Cousin inks first pro basketball contract in Montenegro

October 10, 2014

anthony_cousin_basketball_sm1When Anthony Cousin of Anchorage ended his college basketball career at Illinois State University, he opted to settle down rather than chase down professional teams overseas.

After making basketball his priority for a decade, he wanted to appreciate the finer things in life.

“I’ve been catching up on the missed times with my family,” Cousin told me. “I was away for college for some years and wasn’t able to make it home as much. To finally come back and enjoy their time … it was all love.

“I got to see my first niece and nephew’s birth, so a lot of uncle duties were required, but I loved it. Also my brother was diagnosed with cancer, so once I heard that, everything was on pause, even basketball. But my brother wanted me to keep grinding because it’s been his dream as well to see me become successful at the professional level. So that was motivation.”

If anything, being away from the game only cemented his court commitment. He worked on his game, trained hard and traveled to Spain to get more exposure with international teams.

Cousin’s patience, and preparation, paid off nicely as the 5-foot-11 point guard has signed his first professional basketball contract with Jedinstvo, a Euroleague team out of the first division in Montenegro.

“It’s unreal. Growing up I had dreams of going pro but the way my previous situations have been I thought my dreams were over,” Cousin said. “By that I’m referring to my college years; senior year I didn’t play at all. I didn’t have the stats or a strong enough resume to get me anywhere. But with God, faith and a strong support cast, my dreams became a reality. To this day I’m still in shock.”

Cousin, of South High fame, was the Alaska runner-up for player of the year in 2008. He went to Butler Community College in Kansas and in 2010 helped the team win its first league title in nine years. From there he went to Illinois State of the Missouri Valley Conference and helped the team reach the NIT Sweet 16 in 2012.

He averaged 19.9 minutes, 4.3 points and 1.8 assists in 92 career games with Illinois State.

Cousin said he’s a better player than he was in college, he said, thanks to the tutelage of personal trainers, private coaches and professional representation.

“Yes, I can say I’m ready for the pro level. I worked hard day after day with trainers who trained guys at this level for a whole year. I believe in my hard work so now it’s time to put it to the test,” he said. “I think this was the best opportunity for me. I took the long route, but I never lost hope, so I feel this was well deserved.”

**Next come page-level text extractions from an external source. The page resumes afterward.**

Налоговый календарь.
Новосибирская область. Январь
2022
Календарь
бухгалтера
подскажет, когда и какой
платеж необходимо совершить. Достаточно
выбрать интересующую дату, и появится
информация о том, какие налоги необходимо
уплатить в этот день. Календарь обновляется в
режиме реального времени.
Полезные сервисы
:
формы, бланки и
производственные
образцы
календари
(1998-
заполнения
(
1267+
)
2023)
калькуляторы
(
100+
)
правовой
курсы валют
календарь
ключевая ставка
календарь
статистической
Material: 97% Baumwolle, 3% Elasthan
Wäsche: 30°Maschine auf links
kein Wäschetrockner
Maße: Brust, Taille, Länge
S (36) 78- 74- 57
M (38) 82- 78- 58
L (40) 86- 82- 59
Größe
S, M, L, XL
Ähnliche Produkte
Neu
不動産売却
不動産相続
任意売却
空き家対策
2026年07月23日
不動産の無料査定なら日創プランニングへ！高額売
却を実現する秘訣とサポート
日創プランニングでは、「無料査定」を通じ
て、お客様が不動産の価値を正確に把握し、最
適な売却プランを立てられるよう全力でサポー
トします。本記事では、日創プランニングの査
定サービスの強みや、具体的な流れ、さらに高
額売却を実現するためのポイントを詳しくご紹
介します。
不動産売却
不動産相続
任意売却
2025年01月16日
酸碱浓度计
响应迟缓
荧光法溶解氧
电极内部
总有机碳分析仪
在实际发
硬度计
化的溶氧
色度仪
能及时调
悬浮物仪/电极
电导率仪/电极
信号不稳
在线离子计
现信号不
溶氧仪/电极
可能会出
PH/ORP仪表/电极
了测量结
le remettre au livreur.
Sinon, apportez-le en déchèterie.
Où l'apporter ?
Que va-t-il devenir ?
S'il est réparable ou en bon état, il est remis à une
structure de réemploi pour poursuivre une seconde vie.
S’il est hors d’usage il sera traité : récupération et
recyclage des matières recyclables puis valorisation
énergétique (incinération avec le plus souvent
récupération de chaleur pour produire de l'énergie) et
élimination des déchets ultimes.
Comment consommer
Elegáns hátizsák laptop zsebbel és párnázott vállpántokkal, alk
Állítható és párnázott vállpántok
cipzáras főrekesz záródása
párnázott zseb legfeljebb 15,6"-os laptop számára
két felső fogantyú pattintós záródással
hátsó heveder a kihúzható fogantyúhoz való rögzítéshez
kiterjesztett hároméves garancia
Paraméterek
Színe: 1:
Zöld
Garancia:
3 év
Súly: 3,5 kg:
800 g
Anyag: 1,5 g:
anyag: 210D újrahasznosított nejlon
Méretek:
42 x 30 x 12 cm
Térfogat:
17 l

He didn’t know much about Montenegro, and he had never heard of Jedinstvo. But he’s all-in now.

“I got the call, told my family and packed up right away. I’m here now so I kinda know a little,” he said. “My role is to run the point and run it well. Run sets and run them properly while also attacking in transition as well. Put points on the board and to contribute as much as possible on both ends.”

The game is played differently in Europe than in the United States, but Cousin isn’t worried. Playing the right way translates in any language.

“I know it’s slower than the States, a lot of pick and roll basketball, less individual play,” he said. “That’s a huge advantage on my side.”